7. S. Piel, L’affaire Squarcini ravive les tensions entre LVMH et Hermès, 19 nov. 2016.

8. CJIP conclue entre le procureur de la République et la société LVMH, 15 déc. 2021, préc.

9. SNJ, art. préc.

10. C. Eutedjian, CJIP Environnement : bilan d’étape, article, Village de Justice, 1er mars 2022.

11. Comme l’énonce le député Dominique Potier, rapporteur pour avis de la loi Sapin 2 : « En aucun cas une telle convention n’a vocation à être utilisée pour arbitrer des faits parfaitement identifiés et se déroulant sur le territoire national ».

12. Parquet national financier, Communiqué de presse du procureur de la République financier au regard de la CJIP Airbus, 31 janv. 2020.

13. CJIP conclue entre le procureur de la République et la société LVMH, 15 déc. 2021, préc.

14. CJIP conclue entre le procureur de la République et le SYMPAE, 22 nov. 2021, préc.

15. CJIP conclue entre le procureur de la République et le GAEC des Beaudor, 2 janv. 2022, préc.

16. Les QPC portent sur la conformité aux droits et libertés garantis par la Constitution du dispositif légal instaurant et fixant les conditions de la CJIP, qui constitue un mode dérogatoire et exorbitant d’extinction de l’action publique. Ce dispositif permettant une extinction de l’action publique – dès lors que la CJIP serait intégralement exécutée – sans déclaration de culpabilité ni emporter les effets d’un jugement de condamnation.

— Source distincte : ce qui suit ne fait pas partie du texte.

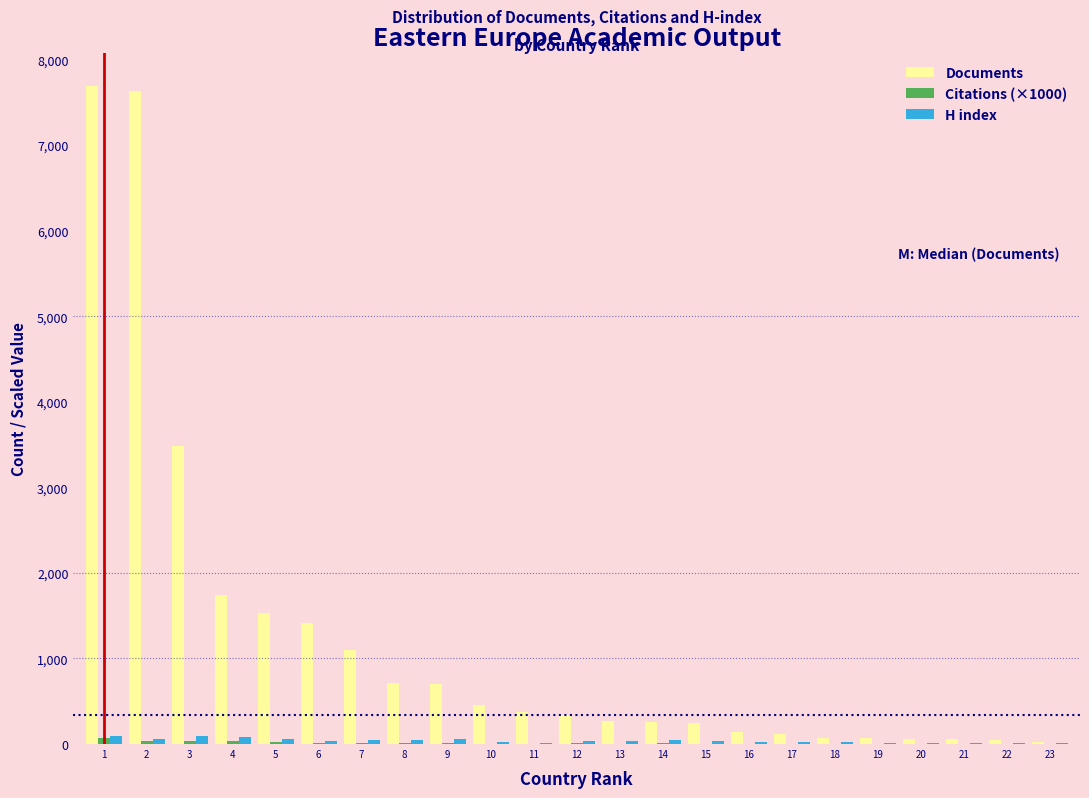

Which series changed the most between 3 and 19?

Documents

17. F. Arfi, Affaire LVMH-Squarcini : François Ruffin veut faire le procès de la justice négociée, Mediapart, 9 mai 2022 ; la loi ne prévoyant pas de possibilité de recours, le journal Fakir et François Ruffin ont formé deux recours contre la CJIP, l’un devant la Cour de cassation, l’autre devant la cour d’appel. La cour d’appel rendra sa décision le 31 mai 2022.